How to Pick Your Battles Wisely
If you're in a committed long-term relationship with someone, conflicts are going to arise, especially if you're living together. The key is to put things into perspective. Sometimes it helps the relationship to get whatever it is that's bugging you out of your system. Often a good healthy argument will lead to discussion that, in turn, will lead to the joy of makeup sex. However, you don't want to be a nag, always on your partner's case for the slightest infractions - keep in mind that you're not perfect either. Next time you feel yourself welling up with anger, follow these five steps to determine whether or not this is something that really deserves to become an escalated argument:
1. Take a time-out: If you come home and discover that your girlfriend used your favorite worn and ratty T-shirt to clean out the tub, try to bite your tongue and step into another room for a minute. Lashing out with insults and angry words is an impulse that will only lead to her being defensive. Take a deep breath, calm down and collect your thoughts before going back out there for a confrontation.

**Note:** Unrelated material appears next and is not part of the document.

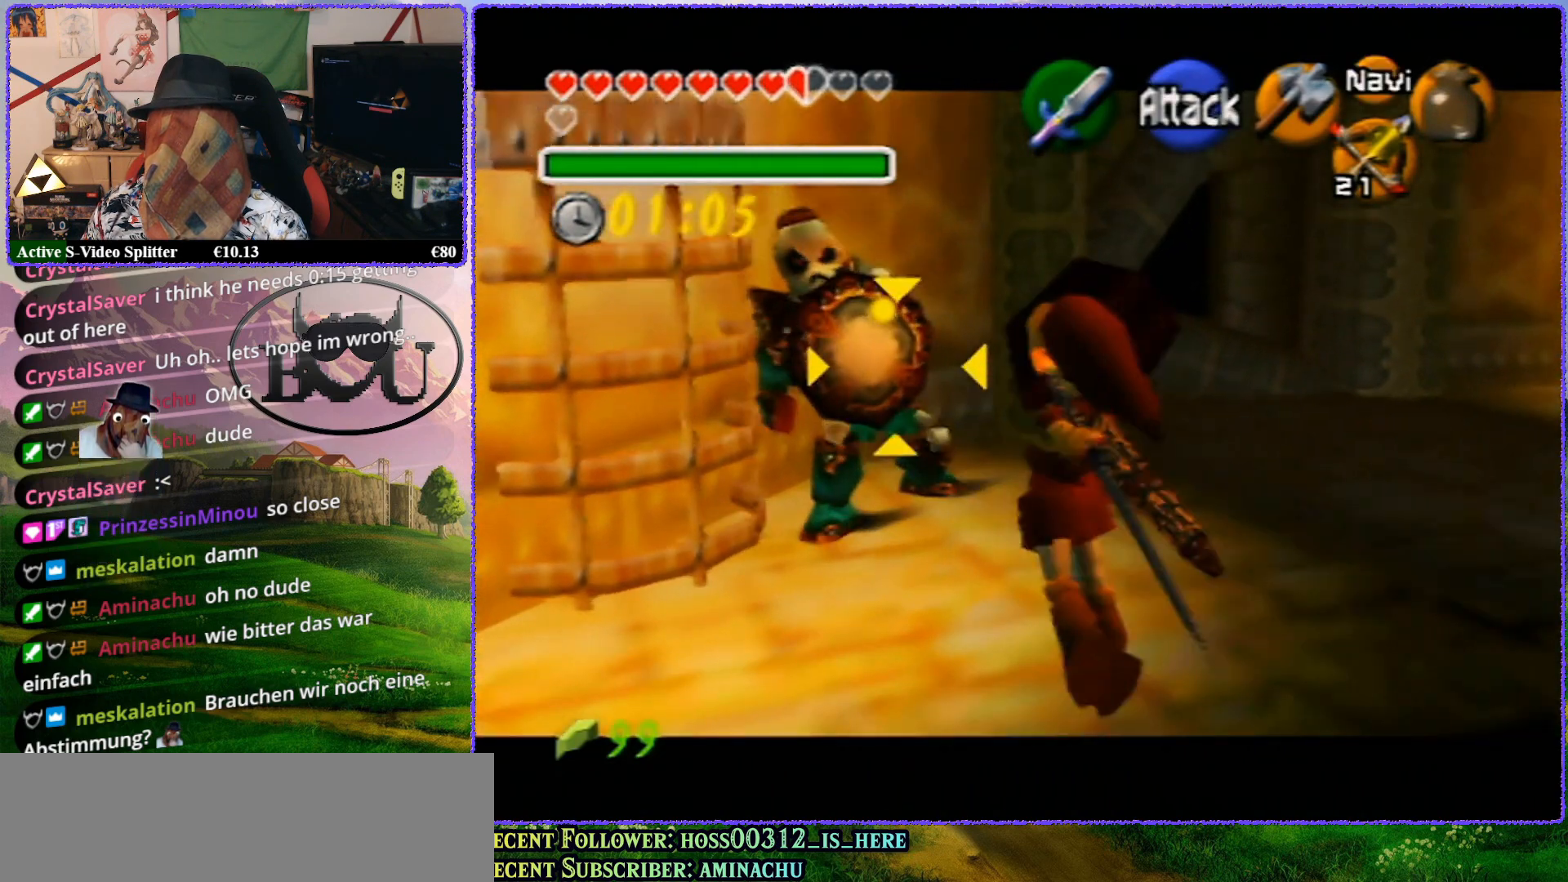
{"buttons": ["R1", "Z"], "left_stick": "center", "events": []}
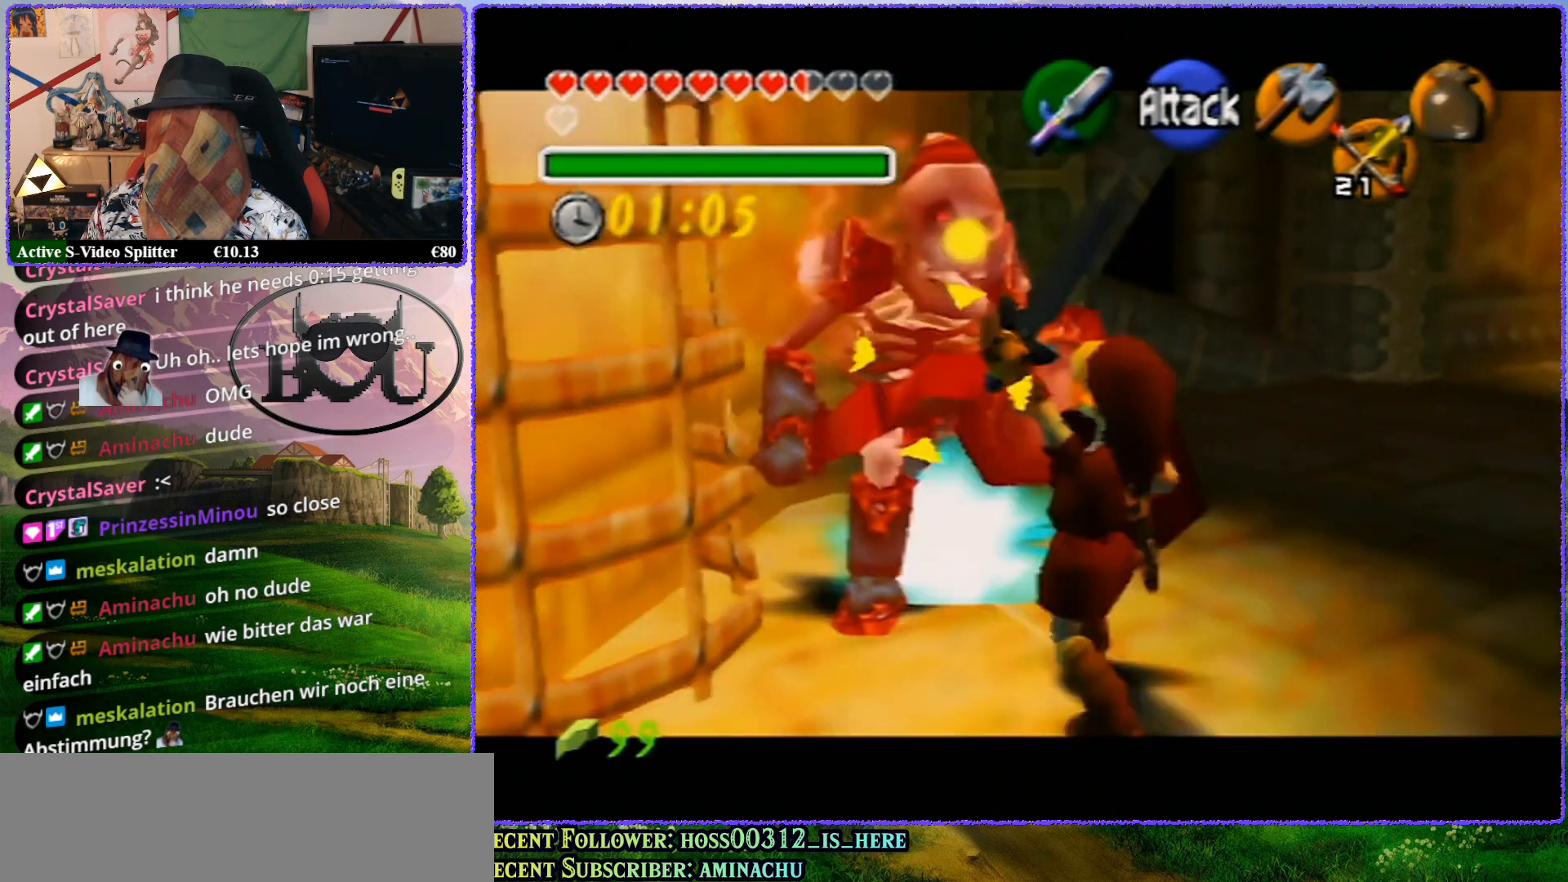
{"buttons": ["R1", "Z"], "left_stick": "left", "events": [[467, "left_stick", "left"]]}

2. Determine if it's the action that's really annoying you or if it's something else: By taking a moment, you might realize that you're actually more furious at your boss for treating you poorly than you are at your girlfriend - but she's easier to yell at. Or maybe you were perfectly happy before you got home and you really truly are angry at your girlfriend for destroying the last T-shirt your mother gave you before she died. Either way, suggests David Stiebel, Ph.D. and author of "When Talking Makes Things Worse!", by thinking about what the trigger is to your anger, you'll be able to determine what move to make next.
3. If it is the action that's bothering you, figure out whether or not it's recurring: Maybe you've bitten your tongue in the past when your clothes have been used as various rags. Especially if you haven't said anything in the past, and this has been a repeat offense that's quickly becoming a pattern, now may be the time to finally break it.
4. Decide if it's really a big enough deal to warrant an argument: If the T-shirt can be washed, if this was an innocent mistake because you left it laying next to the garbage or if this is the first time she's ever ruined an article of clothing - all these are reasons to stifle your anger and get over it. "Bringing up every little thing that bothers you will simply give your [partner] argument overload," says Sandra Thomas, Ph.D. and author of "Use Your Anger: A Woman's Guide to Empowerment." "And when this happens, the effectiveness of your outbursts is diluted because he starts to block you out." Of course, keep in mind that pent-up anger tends to fester. If you're really upset but realize it's a relatively minor offense that you want to get over, talk - don't scream - about it.
5. Finally, think about where screaming will actually get you: Arguments are pointless without constructive criticism. You might feel better blowing off some steam, but your partner will be frustrated if he or she doesn't really understand why you're so upset and how they can change. Enter an argument with an attitude of compromise in order to get the best results.